Lotar nie mógł się nie zgodzić z tym faktem, tym bardziej że ta część zbroi idealnia leżała na jego chorej ręce. Najemnikowi przyszła nawet myśl, że to urządzenie zostało stworzone jakby dla niego.

- Niewiarygodne - powiedział Lotar po chwili potrzebnej na otrząśniecie się z zaskoczenia. - Czyli żeby ściągnąć, należy odkręcić lekko ten kolec? - spytał.

-Tak. Drugi kolec również się przekręca, jeśli chcemy mieć bardziej elastyczny ruch palcami. By nie były one tak sztywne..- wyjaśnił kupiec.

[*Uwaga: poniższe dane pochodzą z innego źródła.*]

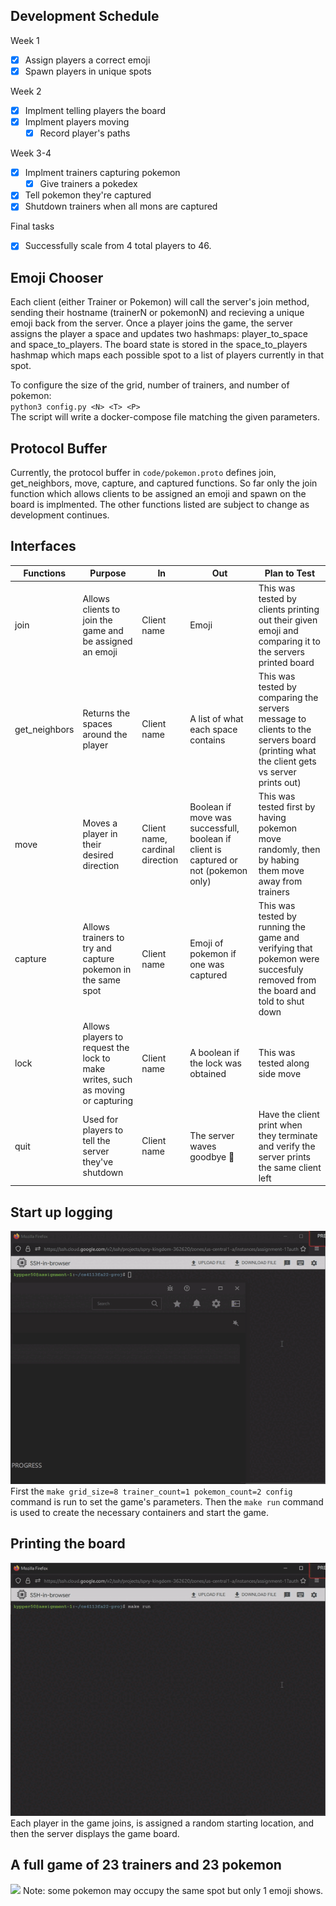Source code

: ## Development Schedule
Week 1
- [x] Assign players a correct emoji
- [x] Spawn players in unique spots
  
Week 2
- [x] Implment telling players the board
- [x] Implment players moving
  - [x] Record player's paths
  
Week 3-4
- [x] Implment trainers capturing pokemon
  - [x] Give trainers a pokedex
- [x] Tell pokemon they're captured
- [x] Shutdown trainers when all mons are captured

Final tasks
- [x] Successfully scale from 4 total players to 46.

## Emoji Chooser
Each client (either Trainer or Pokemon) will call the server's join method, sending their hostname (trainerN or pokemonN) and recieving a unique emoji back from the server. Once a player joins the game, the server assigns the player a space and updates two hashmaps: player_to_space and space_to_players. The board state is stored in the space_to_players hashmap which maps each possible spot to a list of players currently in that spot.

To configure the size of the grid, number of trainers, and number of pokemon:  
`python3 config.py <N> <T> <P>`  
The script will write a docker-compose file matching the given parameters.

## Protocol Buffer
Currently, the protocol buffer in `code/pokemon.proto` defines join, get_neighbors, move, capture, and captured functions. So far only the join function which allows clients to be assigned an emoji and spawn on the board is implmented. The other functions listed are subject to change as development continues.

## Interfaces
| Functions | Purpose | In | Out | Plan to Test |  
| --- | --- | --- | --- | --- |  
| join | Allows clients to join the game and be assigned an emoji | Client name | Emoji | This was tested by clients printing out their given emoji and comparing it to the servers printed board | 
| get_neighbors | Returns the spaces around the player | Client name | A list of what each space contains | This was tested by comparing the servers message to clients to the servers board (printing what the client gets vs server prints out) |  
| move | Moves a player in their desired direction | Client name, cardinal direction | Boolean if move was successfull, boolean if client is captured or not (pokemon only) | This was tested first by having pokemon move randomly, then by habing them move away from trainers |   
| capture |	Allows trainers to try and capture pokemon in the same spot | Client name | Emoji of pokemon if one was captured | This was tested by running the game and verifying that pokemon were succesfuly removed from the board and told to shut down |
| lock | Allows players to request the lock to make writes, such as moving or capturing | Client name | A boolean if the lock was obtained | This was tested along side move |
| quit | Used for players to tell the server they've shutdown | Client name | The server waves goodbye 👋 | Have the client print when they terminate and verify the server prints the same client left | 

## Start up logging
![](media/startup_logging.gif)  
First the `make grid_size=8 trainer_count=1 pokemon_count=2 config` command is run to set the game's parameters. Then the `make run` command is used to create the necessary containers and start the game.

## Printing the board
![](media/print_board_logging.gif)  
Each player in the game joins, is assigned a random starting location, and then the server displays the game board.

## A full game of 23 trainers and 23 pokemon
![](media/full_run.gif)
Note: some pokemon may occupy the same spot but only 1 emoji shows.
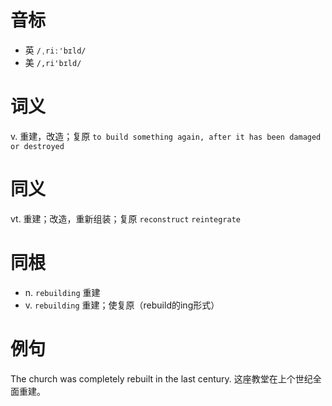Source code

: # 音标

- 英 `/ˌriː'bɪld/`
- 美 `/,ri'bɪld/`

# 词义

v. 重建，改造；复原
`to build something again, after it has been damaged or destroyed`

# 同义

vt. 重建；改造，重新组装；复原
`reconstruct` `reintegrate`

# 同根

- n. `rebuilding` 重建
- v. `rebuilding` 重建；使复原（rebuild的ing形式）

# 例句

The church was completely rebuilt in the last century.
这座教堂在上个世纪全面重建。


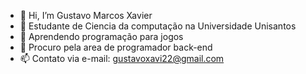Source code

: - 👋 Hi, I’m Gustavo Marcos Xavier
- 👀  Estudante de Ciencia da computação na Universidade Unisantos
- 🌱  Aprendendo programação para jogos
- 💞️ Procuro pela area de programador back-end
- 📫 Contato via e-mail: gustavoxavi22@gmail.com

<!---
GuusMotoBoy/GuusMotoBoy is a ✨ special ✨ repository because its `README.md` (this file) appears on your GitHub profile.
You can click the Preview link to take a look at your changes.
--->
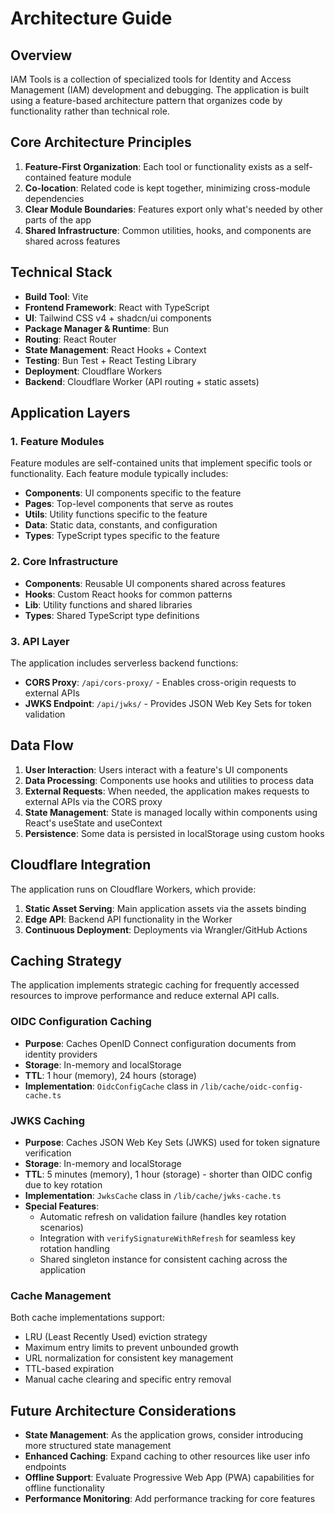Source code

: # Architecture Guide

## Overview

IAM Tools is a collection of specialized tools for Identity and Access Management (IAM) development and debugging. The application is built using a feature-based architecture pattern that organizes code by functionality rather than technical role.

## Core Architecture Principles

1. **Feature-First Organization**: Each tool or functionality exists as a self-contained feature module
2. **Co-location**: Related code is kept together, minimizing cross-module dependencies
3. **Clear Module Boundaries**: Features export only what's needed by other parts of the app
4. **Shared Infrastructure**: Common utilities, hooks, and components are shared across features

## Technical Stack

- **Build Tool**: Vite
- **Frontend Framework**: React with TypeScript
- **UI**: Tailwind CSS v4 + shadcn/ui components
- **Package Manager & Runtime**: Bun
- **Routing**: React Router
- **State Management**: React Hooks + Context
- **Testing**: Bun Test + React Testing Library
- **Deployment**: Cloudflare Workers
- **Backend**: Cloudflare Worker (API routing + static assets)

## Application Layers

### 1. Feature Modules

Feature modules are self-contained units that implement specific tools or functionality. Each feature module typically includes:

- **Components**: UI components specific to the feature
- **Pages**: Top-level components that serve as routes
- **Utils**: Utility functions specific to the feature
- **Data**: Static data, constants, and configuration
- **Types**: TypeScript types specific to the feature

### 2. Core Infrastructure

- **Components**: Reusable UI components shared across features
- **Hooks**: Custom React hooks for common patterns
- **Lib**: Utility functions and shared libraries
- **Types**: Shared TypeScript type definitions

### 3. API Layer

The application includes serverless backend functions:

- **CORS Proxy**: `/api/cors-proxy/` - Enables cross-origin requests to external APIs
- **JWKS Endpoint**: `/api/jwks/` - Provides JSON Web Key Sets for token validation

## Data Flow

1. **User Interaction**: Users interact with a feature's UI components
2. **Data Processing**: Components use hooks and utilities to process data
3. **External Requests**: When needed, the application makes requests to external APIs via the CORS proxy
4. **State Management**: State is managed locally within components using React's useState and useContext
5. **Persistence**: Some data is persisted in localStorage using custom hooks

## Cloudflare Integration

The application runs on Cloudflare Workers, which provide:

1. **Static Asset Serving**: Main application assets via the assets binding
2. **Edge API**: Backend API functionality in the Worker
3. **Continuous Deployment**: Deployments via Wrangler/GitHub Actions

## Caching Strategy

The application implements strategic caching for frequently accessed resources to improve performance and reduce external API calls.

### OIDC Configuration Caching

- **Purpose**: Caches OpenID Connect configuration documents from identity providers
- **Storage**: In-memory and localStorage
- **TTL**: 1 hour (memory), 24 hours (storage)
- **Implementation**: `OidcConfigCache` class in `/lib/cache/oidc-config-cache.ts`

### JWKS Caching

- **Purpose**: Caches JSON Web Key Sets (JWKS) used for token signature verification
- **Storage**: In-memory and localStorage
- **TTL**: 5 minutes (memory), 1 hour (storage) - shorter than OIDC config due to key rotation
- **Implementation**: `JwksCache` class in `/lib/cache/jwks-cache.ts`
- **Special Features**:
  - Automatic refresh on validation failure (handles key rotation scenarios)
  - Integration with `verifySignatureWithRefresh` for seamless key rotation handling
  - Shared singleton instance for consistent caching across the application

### Cache Management

Both cache implementations support:

- LRU (Least Recently Used) eviction strategy
- Maximum entry limits to prevent unbounded growth
- URL normalization for consistent key management
- TTL-based expiration
- Manual cache clearing and specific entry removal

## Future Architecture Considerations

- **State Management**: As the application grows, consider introducing more structured state management
- **Enhanced Caching**: Expand caching to other resources like user info endpoints
- **Offline Support**: Evaluate Progressive Web App (PWA) capabilities for offline functionality
- **Performance Monitoring**: Add performance tracking for core features
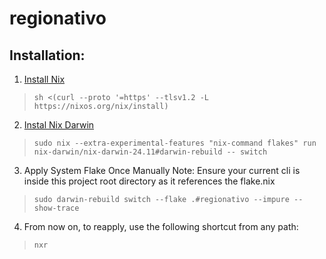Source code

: # regionativo



## Installation:

1. [Install Nix](https://nixos.org/download/)
>`sh <(curl --proto '=https' --tlsv1.2 -L https://nixos.org/nix/install)`

2. [Instal Nix Darwin](https://github.com/nix-darwin/nix-darwin)
>`sudo nix --extra-experimental-features "nix-command flakes" run nix-darwin/nix-darwin-24.11#darwin-rebuild -- switch`

3. Apply System Flake Once Manually
Note: Ensure your current cli is inside this project root directory as it references the flake.nix
>`sudo darwin-rebuild switch --flake .#regionativo --impure --show-trace`

4. From now on, to reapply, use the following shortcut from any path:
>`nxr`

- Czy w ramach uwieńczenia udanych interesów pozwolisz się zaprosić na coś do picia? - spytał Lotar. - Wszak mówiłeś, że wyschłeś już niemal na wiór. I pewnie zjadłbyś coś dobrego. Przy okazji opowiesz mi nieco o swoim kraju. I o tym, dlaczego twój pracodawca tak cię traktuje. A w ogóle... Czemu handlujecie tutaj, zamiast popłynąć w bardziej otwarte na handel rejony?

Młodzieniec uśmiechnął się i przytaknął. Zaproponował spotkanie za dwie, trzy godziny w karczmie “Czarny róg”, gdzie z chęcią postawi Lotarowi coś do picia. Teraz on musi powoli zwinąć rzeczy, i zdać raport swojemu przełożonemu.